Notice that a current $T\in\mathcal D^{'}_{p,p}(X)$ is said to be positive if $\langle T, u\rangle\geqslant 0$ for all test forms $u\in\mathcal D_{p,p}(X)$ that are strongly positive at each point.Another way of stating the definition is:
$T$ is positive if and only if $T \wedge u \in \mathcal D_{0,0}^{'}(X)$ is a positive measure for all strongly positive forms $u \in\mathcal C_{p,p} ^{\infty}(X)$.
This is so because a distribution $S\in\mathcal D^{'}(X)$ such that $S(f)\geqslant 0$ for every non-negtive function $f\in\mathcal D (X)$ is a positive measure.
Here is my thought:
First, select arbitrary $u \in\mathcal C_{p,p} ^{\infty}(X)$, we have $u \in\mathcal C_{p,p} ^{\infty}(X\setminus E)$, then we would like to show that
$$\langle \tilde T\wedge u,f\rangle=\langle T\wedge u,f\rangle\geqslant 0, \qquad f\in\mathcal D(X),$$
due to the construction of $\tilde T$. However, supp $(f)\cap (X\setminus E)$ isn't compact in $X\setminus E$. Then, how can I infer LHS is non-negative?
Any help and suggestion are appreciated. Thanks a lot!

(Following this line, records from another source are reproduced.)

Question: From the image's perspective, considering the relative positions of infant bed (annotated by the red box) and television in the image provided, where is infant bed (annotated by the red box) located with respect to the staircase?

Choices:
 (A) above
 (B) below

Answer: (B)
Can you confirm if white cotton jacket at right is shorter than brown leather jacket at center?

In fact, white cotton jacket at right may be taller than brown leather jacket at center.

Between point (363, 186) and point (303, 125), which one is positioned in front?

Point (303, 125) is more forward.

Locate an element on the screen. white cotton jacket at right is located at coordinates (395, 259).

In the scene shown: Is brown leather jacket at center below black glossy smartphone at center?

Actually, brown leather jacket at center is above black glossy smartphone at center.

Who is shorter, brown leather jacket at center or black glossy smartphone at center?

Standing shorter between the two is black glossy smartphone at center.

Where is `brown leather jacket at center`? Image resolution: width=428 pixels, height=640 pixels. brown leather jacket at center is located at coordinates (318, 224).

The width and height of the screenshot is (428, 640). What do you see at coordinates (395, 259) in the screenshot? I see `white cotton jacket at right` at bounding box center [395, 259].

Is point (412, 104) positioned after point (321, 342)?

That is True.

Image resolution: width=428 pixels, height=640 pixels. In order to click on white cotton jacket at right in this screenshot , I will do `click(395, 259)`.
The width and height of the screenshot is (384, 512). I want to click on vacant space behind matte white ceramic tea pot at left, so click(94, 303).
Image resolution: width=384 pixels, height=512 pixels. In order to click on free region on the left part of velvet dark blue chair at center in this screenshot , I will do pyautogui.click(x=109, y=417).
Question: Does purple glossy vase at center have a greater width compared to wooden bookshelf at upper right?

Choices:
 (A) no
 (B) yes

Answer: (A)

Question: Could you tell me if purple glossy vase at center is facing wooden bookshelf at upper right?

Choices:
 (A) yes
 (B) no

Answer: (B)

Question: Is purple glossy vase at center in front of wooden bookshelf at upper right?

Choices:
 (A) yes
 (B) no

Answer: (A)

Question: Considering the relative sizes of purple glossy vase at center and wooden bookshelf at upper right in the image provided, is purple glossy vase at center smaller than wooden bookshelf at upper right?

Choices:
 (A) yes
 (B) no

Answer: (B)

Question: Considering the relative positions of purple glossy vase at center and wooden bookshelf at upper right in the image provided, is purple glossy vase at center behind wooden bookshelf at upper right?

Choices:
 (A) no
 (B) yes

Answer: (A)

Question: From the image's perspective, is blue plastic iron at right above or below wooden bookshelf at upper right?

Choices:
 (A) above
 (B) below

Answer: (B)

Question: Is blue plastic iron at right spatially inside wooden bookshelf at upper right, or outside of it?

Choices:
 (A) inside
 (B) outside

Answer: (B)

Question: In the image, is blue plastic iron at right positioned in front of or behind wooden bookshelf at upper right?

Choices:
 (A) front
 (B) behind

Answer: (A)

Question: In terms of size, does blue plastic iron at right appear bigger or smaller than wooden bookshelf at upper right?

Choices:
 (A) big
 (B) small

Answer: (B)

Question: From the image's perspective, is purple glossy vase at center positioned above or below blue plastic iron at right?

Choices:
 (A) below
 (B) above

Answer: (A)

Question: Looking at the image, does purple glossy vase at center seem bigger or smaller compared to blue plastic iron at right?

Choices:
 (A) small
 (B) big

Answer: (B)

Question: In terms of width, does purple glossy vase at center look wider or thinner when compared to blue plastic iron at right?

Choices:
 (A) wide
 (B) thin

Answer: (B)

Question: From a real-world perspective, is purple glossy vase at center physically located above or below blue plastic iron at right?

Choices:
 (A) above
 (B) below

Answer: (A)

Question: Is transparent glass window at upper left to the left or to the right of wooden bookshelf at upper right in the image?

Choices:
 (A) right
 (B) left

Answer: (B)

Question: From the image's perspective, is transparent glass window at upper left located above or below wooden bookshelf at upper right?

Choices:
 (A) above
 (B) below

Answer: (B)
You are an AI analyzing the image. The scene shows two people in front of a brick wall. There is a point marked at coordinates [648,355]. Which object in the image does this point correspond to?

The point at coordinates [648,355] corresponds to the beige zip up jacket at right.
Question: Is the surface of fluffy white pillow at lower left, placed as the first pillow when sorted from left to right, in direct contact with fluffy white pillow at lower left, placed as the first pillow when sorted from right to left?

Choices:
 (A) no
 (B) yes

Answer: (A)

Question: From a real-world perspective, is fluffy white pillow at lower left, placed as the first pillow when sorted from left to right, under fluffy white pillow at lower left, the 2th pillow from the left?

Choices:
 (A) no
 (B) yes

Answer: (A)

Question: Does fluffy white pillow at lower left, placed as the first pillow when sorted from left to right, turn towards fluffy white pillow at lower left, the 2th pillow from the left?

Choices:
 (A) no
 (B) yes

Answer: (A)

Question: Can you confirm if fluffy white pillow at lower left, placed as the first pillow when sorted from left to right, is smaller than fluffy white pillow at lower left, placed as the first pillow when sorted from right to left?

You are totally right : as for distributions, it is easier to define restrictions rather than extensions for currents. This is why the local boundedness of $\lVert T \rVert$ near $E$ is crucially required in this theorem. The key is now you can locally approximate your test fonctions by smooth functions supported outside $E$.
I take the same notations as in the proof of Demailly. In particular, you have a smooth non-negative function $(\theta \circ v_k)$ such that the current $(\theta \circ v_k) T$ weakly converges to $\tilde T$ (I think this limit is the way to understand $\tilde T$).
Let $f \in \mathcal D(X)$ with non-negative values, and $u \in \mathcal C_{p,p}^{\infty}(X)$ be strongly positive. As $fu$ is a test form (smooth, compactly supported), weak convergence gives you the following :
$$\langle \tilde T, fu \rangle = \lim_{k\to \infty} \langle (\theta \circ v_k) T, f u \rangle $$
You conclude with duality :
$$ \langle \tilde T \wedge u , f \rangle = \lim_{k \to \infty} \langle T \wedge u, (\theta \circ v_k) f \rangle \geqslant 0 $$
Since $(\theta \circ v_k) f$ is a non-negative function.